Re: Genitives NPs as Relative Clauses
From: | Christophe Grandsire <christophe.grandsire@...> |
Date: | Thursday, November 15, 2001, 9:16 |
En réponse à Keith Gaughan <kmgaughan@...>:
>
> Ok, here's my question. I've been thinking of adapting this idiom for
> use in
> Erëtas but I have doubts as to its scalability. Are there any other
> languages
> that use similar constructions. Just for reference's sake, here's how I
> intend
> on representing direct and indirect relative clauses:
>
> Direct relative clause (`that I see'):
> ...of my seeing...
>
> Indirect relative clauses (`that sees me'):
> ...with my seeing...
>
> Thoughts? Could it work well?
>
Well, there are languages that use nominalisation of verbs to make relative
subclauses (Finnish - though it also has relative subclauses with finite verb
forms and relative pronouns -, Quetchua and Turkish are examples of that).
Finish can even use nominalisation for completive subclauses. So it's
absolutely not unnatural. The only problem you could have if using a genitive
structure is the orientation (subjective or objective) of the genitive. English
(like Modern French) has only subjective genitive: "my fear" is equivalent
to "I am afraid", "I fear" or "the fear that I experience", never to "somebody
is afraid of me", "the fear that somebody feels towards me". In Middle French,
possessives could also have an objective meaning (the second one I showed you),
but it was mostly restricted in poetry (I know a few examples in theater plays
in verse). I don't know if English ever allowed such a construction.

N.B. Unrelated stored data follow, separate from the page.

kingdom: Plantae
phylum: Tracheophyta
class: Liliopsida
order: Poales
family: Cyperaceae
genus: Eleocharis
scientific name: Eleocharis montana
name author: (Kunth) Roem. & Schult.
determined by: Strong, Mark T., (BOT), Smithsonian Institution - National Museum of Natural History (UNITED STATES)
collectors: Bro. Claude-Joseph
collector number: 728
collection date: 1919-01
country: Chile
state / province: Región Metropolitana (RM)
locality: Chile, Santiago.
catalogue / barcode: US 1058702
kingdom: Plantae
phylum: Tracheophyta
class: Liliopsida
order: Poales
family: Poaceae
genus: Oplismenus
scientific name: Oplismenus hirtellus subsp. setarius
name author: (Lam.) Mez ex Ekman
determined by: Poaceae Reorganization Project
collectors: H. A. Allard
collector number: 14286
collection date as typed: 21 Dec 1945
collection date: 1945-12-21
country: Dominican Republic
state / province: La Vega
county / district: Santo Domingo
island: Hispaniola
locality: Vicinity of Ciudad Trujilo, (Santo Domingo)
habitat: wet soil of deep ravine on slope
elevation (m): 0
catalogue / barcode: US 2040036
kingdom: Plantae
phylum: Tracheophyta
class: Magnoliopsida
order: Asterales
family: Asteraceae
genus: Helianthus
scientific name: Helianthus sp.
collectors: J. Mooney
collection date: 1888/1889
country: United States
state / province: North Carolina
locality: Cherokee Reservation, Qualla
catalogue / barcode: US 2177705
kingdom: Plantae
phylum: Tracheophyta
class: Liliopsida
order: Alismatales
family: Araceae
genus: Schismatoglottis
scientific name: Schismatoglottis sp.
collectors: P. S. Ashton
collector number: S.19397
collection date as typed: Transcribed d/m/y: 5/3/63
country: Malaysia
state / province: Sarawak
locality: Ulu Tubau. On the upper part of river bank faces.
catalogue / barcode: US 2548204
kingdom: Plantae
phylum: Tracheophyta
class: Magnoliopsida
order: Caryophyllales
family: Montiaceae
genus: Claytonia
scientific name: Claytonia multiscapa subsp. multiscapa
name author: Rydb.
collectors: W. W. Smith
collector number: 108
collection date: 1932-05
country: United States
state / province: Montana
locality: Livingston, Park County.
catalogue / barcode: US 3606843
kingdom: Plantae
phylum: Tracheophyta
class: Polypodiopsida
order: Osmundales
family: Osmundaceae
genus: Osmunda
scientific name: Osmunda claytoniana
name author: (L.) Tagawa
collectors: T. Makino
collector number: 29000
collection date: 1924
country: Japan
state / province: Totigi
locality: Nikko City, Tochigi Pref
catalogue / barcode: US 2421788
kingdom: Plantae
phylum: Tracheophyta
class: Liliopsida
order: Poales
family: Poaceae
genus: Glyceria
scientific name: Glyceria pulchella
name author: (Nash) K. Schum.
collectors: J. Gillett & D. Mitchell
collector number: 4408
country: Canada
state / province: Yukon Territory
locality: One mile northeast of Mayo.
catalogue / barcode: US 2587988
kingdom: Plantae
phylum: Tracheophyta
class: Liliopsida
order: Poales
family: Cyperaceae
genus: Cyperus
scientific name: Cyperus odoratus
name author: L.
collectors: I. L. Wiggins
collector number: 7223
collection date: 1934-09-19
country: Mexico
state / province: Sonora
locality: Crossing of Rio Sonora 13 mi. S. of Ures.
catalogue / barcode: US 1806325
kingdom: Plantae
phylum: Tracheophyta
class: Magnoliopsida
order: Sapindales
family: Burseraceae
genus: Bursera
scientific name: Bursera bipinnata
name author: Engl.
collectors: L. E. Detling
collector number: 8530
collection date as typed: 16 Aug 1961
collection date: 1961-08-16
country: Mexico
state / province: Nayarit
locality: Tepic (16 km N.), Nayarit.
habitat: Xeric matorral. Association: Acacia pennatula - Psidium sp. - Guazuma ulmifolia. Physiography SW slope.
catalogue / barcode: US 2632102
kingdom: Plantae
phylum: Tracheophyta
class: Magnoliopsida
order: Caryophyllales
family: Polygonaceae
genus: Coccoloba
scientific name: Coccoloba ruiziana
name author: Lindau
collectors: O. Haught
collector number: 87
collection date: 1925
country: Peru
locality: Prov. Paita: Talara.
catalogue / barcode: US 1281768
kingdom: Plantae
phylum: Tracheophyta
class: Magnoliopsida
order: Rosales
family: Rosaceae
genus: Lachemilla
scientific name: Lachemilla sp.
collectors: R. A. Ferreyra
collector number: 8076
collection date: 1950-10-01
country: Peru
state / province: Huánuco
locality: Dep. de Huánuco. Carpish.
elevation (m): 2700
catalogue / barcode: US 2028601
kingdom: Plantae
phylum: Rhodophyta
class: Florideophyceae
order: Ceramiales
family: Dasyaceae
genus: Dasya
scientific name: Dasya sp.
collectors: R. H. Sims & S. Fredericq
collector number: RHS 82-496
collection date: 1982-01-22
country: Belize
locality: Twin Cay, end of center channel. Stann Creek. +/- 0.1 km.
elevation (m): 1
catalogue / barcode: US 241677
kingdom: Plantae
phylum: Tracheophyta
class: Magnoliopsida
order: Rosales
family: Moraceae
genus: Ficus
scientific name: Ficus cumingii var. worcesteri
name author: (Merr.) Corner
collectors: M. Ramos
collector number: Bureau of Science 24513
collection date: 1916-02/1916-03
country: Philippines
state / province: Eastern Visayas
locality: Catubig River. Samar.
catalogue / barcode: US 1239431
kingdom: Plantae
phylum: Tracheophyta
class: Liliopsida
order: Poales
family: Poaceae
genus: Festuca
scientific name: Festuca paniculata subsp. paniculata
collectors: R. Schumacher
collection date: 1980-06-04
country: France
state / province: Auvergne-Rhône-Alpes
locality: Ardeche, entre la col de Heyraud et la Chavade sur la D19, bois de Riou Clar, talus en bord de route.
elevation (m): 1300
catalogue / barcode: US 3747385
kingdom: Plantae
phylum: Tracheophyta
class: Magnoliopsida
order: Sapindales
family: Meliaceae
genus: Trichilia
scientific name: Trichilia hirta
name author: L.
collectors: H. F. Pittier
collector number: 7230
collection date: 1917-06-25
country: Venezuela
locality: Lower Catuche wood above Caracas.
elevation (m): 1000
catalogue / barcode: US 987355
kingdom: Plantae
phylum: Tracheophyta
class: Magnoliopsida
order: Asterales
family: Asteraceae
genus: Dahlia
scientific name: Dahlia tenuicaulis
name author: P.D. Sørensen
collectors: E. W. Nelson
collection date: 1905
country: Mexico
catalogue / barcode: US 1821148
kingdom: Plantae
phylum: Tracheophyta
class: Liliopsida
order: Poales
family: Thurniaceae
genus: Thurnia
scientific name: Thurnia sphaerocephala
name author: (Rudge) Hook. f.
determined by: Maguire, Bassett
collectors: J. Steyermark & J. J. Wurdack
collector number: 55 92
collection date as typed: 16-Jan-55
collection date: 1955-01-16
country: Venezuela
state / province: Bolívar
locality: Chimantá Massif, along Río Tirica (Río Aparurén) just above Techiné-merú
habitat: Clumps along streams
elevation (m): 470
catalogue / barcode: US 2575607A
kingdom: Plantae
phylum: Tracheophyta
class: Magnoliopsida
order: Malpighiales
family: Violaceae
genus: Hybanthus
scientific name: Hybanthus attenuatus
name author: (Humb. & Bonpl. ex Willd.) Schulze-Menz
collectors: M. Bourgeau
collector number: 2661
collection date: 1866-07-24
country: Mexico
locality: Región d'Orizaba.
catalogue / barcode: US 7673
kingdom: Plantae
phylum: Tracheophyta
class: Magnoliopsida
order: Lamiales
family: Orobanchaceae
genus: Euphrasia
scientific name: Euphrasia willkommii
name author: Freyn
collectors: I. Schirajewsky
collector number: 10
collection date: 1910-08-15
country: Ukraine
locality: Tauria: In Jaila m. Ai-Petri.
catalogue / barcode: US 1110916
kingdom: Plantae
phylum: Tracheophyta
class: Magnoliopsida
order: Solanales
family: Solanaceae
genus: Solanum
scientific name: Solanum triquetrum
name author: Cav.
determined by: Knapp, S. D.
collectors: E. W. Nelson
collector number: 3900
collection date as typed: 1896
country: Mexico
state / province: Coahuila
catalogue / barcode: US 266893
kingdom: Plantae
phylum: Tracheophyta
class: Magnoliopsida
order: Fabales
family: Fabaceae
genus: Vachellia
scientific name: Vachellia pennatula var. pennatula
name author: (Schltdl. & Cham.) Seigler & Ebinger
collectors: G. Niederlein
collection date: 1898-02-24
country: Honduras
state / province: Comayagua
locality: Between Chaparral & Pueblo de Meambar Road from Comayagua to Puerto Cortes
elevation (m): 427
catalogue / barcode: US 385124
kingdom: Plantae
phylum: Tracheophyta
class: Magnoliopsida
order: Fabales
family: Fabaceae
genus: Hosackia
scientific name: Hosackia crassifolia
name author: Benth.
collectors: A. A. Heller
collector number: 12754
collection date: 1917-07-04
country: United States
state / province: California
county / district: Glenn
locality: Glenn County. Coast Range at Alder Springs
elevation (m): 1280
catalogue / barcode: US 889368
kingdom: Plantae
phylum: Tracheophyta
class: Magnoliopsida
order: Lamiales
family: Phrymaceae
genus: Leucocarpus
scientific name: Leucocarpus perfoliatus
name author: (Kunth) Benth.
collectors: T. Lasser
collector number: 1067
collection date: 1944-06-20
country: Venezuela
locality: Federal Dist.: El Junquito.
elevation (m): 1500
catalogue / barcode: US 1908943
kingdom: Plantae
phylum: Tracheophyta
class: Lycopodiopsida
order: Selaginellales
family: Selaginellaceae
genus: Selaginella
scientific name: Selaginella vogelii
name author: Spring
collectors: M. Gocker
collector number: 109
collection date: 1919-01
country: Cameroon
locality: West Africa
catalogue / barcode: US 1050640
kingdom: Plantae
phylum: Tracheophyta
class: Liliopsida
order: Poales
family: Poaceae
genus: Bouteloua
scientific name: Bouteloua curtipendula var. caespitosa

The
problem is the ambiguity that it creates: will "my seeing" mean "I see",
or "(someone) sees me"? Your idea seems to make sense (at least as for the use
of the preposition "of" or "with". E.g. in Latin, the ablative - instrumental
in languages that have it - is used for such construction: vir magno animo: the
man WHO HAS a great soul - more often transformed into an adjective: vir
magnanimus -), but I'm a little concerned about the use of the possessive
adjectives to mark subject or object of the verb of the relative clause. How
will you translate a sentence like "to whom I give it", where both subject and
object are present as pronouns?
In my Azak, I solved this problem by having two different genitive cases: a
genitive subjective and a genitive objective (in fact, they are genitive
ergative and genitive absolutive, since Azak is an ergative language), and thus
two different sets of possessive adjectives.
But it's only an idea. Maybe you want to keep the ambiguity, or use other
constructions.
Christophe.
http://rainbow.conlang.free.fr
Take your life as a movie: do not let anybody else play the leading role.